▸ **Your objective**:
Express each line of the listing below as one string in a JSON list, leaving out blank lines and any pictures.

▸ **Listed entries**:
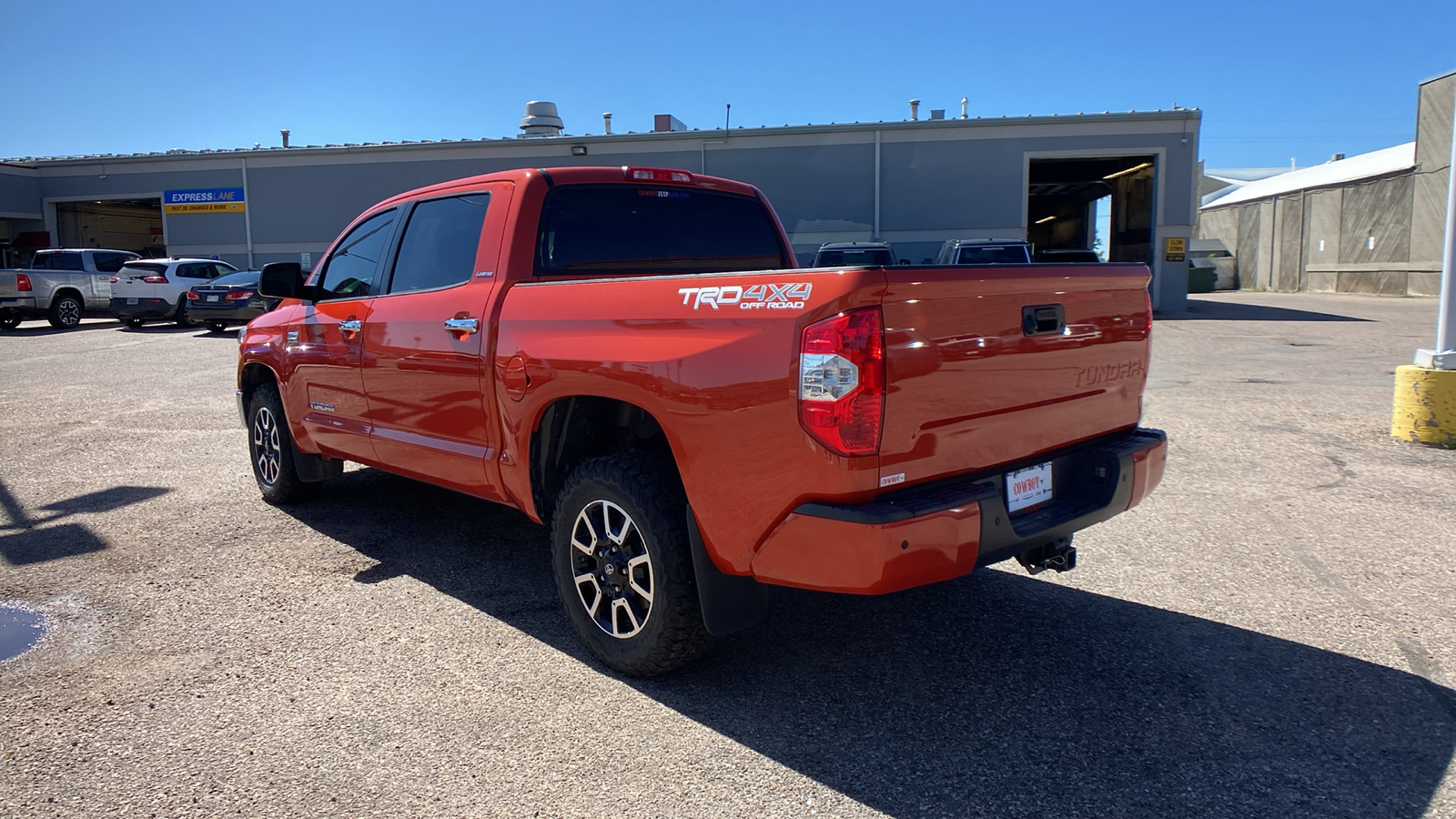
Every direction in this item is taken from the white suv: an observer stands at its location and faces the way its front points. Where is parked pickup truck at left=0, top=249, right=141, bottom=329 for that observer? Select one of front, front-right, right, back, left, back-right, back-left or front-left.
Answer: left

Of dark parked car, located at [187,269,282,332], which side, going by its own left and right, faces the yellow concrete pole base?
right

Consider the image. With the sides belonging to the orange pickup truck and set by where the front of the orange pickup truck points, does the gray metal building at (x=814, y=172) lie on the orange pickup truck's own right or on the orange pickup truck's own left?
on the orange pickup truck's own right

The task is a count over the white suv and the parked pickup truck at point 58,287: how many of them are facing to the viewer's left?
0

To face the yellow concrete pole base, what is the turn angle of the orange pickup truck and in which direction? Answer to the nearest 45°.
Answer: approximately 90° to its right

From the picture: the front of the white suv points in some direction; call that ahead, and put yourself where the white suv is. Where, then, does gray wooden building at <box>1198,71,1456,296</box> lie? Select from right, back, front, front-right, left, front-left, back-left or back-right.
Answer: front-right

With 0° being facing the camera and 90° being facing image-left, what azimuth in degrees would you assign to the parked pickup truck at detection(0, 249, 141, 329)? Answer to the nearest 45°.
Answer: approximately 225°

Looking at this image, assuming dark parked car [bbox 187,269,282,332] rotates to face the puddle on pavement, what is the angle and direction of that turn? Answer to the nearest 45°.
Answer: approximately 135° to its right

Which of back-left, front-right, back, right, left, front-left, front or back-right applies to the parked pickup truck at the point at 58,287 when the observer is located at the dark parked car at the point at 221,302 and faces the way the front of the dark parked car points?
left

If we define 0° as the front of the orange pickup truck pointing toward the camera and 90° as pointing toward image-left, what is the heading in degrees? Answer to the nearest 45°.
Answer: approximately 135°

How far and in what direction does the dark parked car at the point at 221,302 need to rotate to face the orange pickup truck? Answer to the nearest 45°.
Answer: approximately 135° to its right

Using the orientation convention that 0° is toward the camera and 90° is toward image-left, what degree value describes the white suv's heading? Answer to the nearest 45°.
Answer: approximately 225°
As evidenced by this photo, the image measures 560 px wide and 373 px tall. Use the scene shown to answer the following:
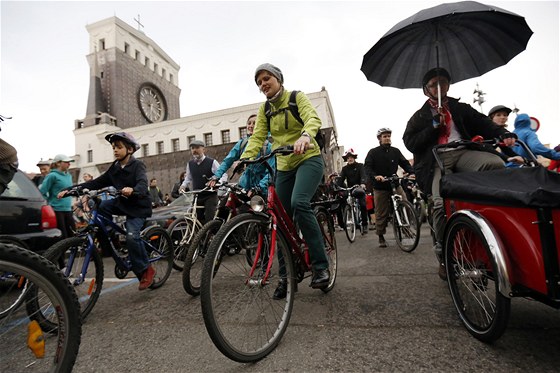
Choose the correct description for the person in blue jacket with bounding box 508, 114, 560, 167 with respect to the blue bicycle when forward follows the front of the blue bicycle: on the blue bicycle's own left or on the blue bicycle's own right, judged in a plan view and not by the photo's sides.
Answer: on the blue bicycle's own left

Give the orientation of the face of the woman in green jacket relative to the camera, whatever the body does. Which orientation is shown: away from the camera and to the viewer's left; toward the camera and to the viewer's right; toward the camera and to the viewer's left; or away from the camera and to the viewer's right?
toward the camera and to the viewer's left

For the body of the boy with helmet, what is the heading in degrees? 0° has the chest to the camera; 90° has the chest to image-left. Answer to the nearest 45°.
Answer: approximately 45°

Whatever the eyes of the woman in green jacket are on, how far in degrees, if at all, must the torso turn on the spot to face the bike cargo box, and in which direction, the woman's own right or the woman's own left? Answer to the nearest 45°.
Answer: approximately 90° to the woman's own left

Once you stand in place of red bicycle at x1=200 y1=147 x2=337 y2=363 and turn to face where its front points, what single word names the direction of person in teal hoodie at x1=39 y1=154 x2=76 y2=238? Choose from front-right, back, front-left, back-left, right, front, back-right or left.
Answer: right

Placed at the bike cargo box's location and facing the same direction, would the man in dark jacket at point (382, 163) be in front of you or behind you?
behind

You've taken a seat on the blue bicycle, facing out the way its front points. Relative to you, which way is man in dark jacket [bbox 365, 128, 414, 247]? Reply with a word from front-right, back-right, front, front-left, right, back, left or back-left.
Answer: back-left

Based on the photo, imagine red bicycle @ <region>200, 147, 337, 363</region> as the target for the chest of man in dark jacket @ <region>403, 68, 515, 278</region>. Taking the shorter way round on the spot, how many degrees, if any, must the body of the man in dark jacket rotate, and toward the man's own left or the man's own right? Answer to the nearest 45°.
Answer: approximately 90° to the man's own right

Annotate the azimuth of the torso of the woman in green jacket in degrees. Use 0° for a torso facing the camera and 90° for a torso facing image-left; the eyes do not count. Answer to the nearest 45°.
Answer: approximately 45°

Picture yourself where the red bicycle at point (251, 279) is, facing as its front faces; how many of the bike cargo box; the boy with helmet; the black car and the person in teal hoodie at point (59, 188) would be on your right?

▸ **Solved problem**:
[
  "Every direction in this item is taken from the white suv: an observer stands at its location and faces the way its front points. Where is parked pickup truck at left=0, top=249, right=141, bottom=329 for that observer? Select one of front, front-right, right, back, left, back-right, back-left or front-left.",
  "Answer: left",
  "Of dark parked car, located at [187,269,282,332], which side, going by its own left and right, faces the yellow concrete pole base?",
  "right",
  "Consider the image. With the sides belonging to the orange pickup truck and set by where the front of the orange pickup truck points, does the gray metal building at (x=814, y=172) lie on the orange pickup truck's own right or on the orange pickup truck's own left?",
  "on the orange pickup truck's own right",
  "The task is a count over the white suv and the parked pickup truck at point 58,287: how many of them are facing to the viewer's left?",
  "0",
  "To face the yellow concrete pole base, what is the turn angle of the orange pickup truck and in which direction? Answer to the nearest 45°.",
  "Answer: approximately 90° to its right",
  "From the picture: the front of the white suv points in some direction; call that ahead, and put yourself where the white suv is. Where, then, does gray wooden building at <box>1198,71,1456,296</box> lie? Select from right, back, front, front-right, left, front-left, back-left or back-right.",
  "Answer: front-right",
  "With 0° being facing the camera and 90° being facing image-left, what azimuth in degrees would you assign to the parked pickup truck at detection(0, 249, 141, 329)? Answer to the nearest 45°.",
  "Answer: approximately 225°",
  "Looking at this image, assuming dark parked car [bbox 187,269,282,332] rotates to face the puddle on pavement, what is the angle and direction of that turn? Answer to the nearest 45°.",
  "Answer: approximately 135° to its right",
  "Which of back-left, front-right, back, right, left, front-left, front or back-right applies to the parked pickup truck at the point at 58,287 when the observer is located at the dark parked car at the point at 221,302 and faces the way the front of the dark parked car points?",
  "left",
  "If we define 0° as the front of the orange pickup truck pointing toward the camera and 90° as pointing toward image-left, what is the heading in degrees? Answer to the nearest 45°.",
  "Answer: approximately 135°",
  "How far and in what direction does the dark parked car at the point at 221,302 need to rotate to face the orange pickup truck? Answer to the nearest 45°.",
  "Answer: approximately 135° to its right",
  "Using the orientation convention that 0° is toward the camera and 90° is toward image-left, what degree value describes the white suv's heading? Answer to the nearest 45°.",
  "Answer: approximately 225°",
  "As evidenced by this photo, the image measures 560 px wide and 373 px tall. Use the scene shown to answer the following:",
  "Choose the correct description for the person in blue jacket with bounding box 508, 114, 560, 167 with respect to the blue bicycle when forward follows the front of the blue bicycle: on the blue bicycle's own left or on the blue bicycle's own right, judged in a plan view and not by the photo's sides.",
  "Answer: on the blue bicycle's own left",
  "Give the orientation of the face of the woman in green jacket relative to the camera, whatever the body does. Which orientation is shown: away from the camera and to the viewer's left; toward the camera and to the viewer's right; toward the camera and to the viewer's left; or away from the camera and to the viewer's right?",
  "toward the camera and to the viewer's left",
  "For the body of the boy with helmet, what is the heading in degrees? 0° has the chest to the camera; 90° has the chest to image-left. Answer to the nearest 45°.",
  "Answer: approximately 45°",
  "Whatever the eyes of the woman in green jacket are on, how far in degrees, if at all, must the torso turn on the spot to face the bike cargo box, and in which direction, the woman's own right or the woman's own left? Answer to the nearest 45°.",
  "Answer: approximately 90° to the woman's own left",
  "Once you stand in place of red bicycle at x1=200 y1=147 x2=337 y2=363 and turn to face where its front points, what single word names the direction of person in teal hoodie at x1=39 y1=154 x2=76 y2=238? Choose from front-right, back, front-left, back-left, right, front, back-right or left.",
  "Answer: right",
  "Placed at the bike cargo box's location and facing the same direction, would the man in dark jacket at point (382, 163) be in front of you or behind you?",
  "behind",
  "You've taken a seat on the blue bicycle, facing out the way its front points. Relative to you, which way is man in dark jacket [bbox 365, 128, 414, 247]? Reply with a word from front-right, back-right, front, front-left, right, back, left or back-left.",
  "Answer: back-left",
  "Based on the photo, imagine red bicycle @ <region>200, 147, 337, 363</region> as the target for the chest of man in dark jacket @ <region>403, 68, 515, 278</region>. Taking the shorter way round on the spot, how many degrees, if any, must the body of the man in dark jacket rotate, and toward the man's own left or the man's own right? Answer to the nearest 45°.",
  "Answer: approximately 90° to the man's own right",
  "Annotate the azimuth of the torso of the woman in green jacket in degrees. Use 0° for a torso facing the camera and 90° for a torso facing image-left; the eyes do not count. Answer to the nearest 45°.",
  "Answer: approximately 45°",
  "Picture yourself where the red bicycle at point (251, 279) is, facing as its front faces; how many of the bike cargo box; the boy with helmet; the black car and the person in teal hoodie at point (59, 188) would be on your right?"
]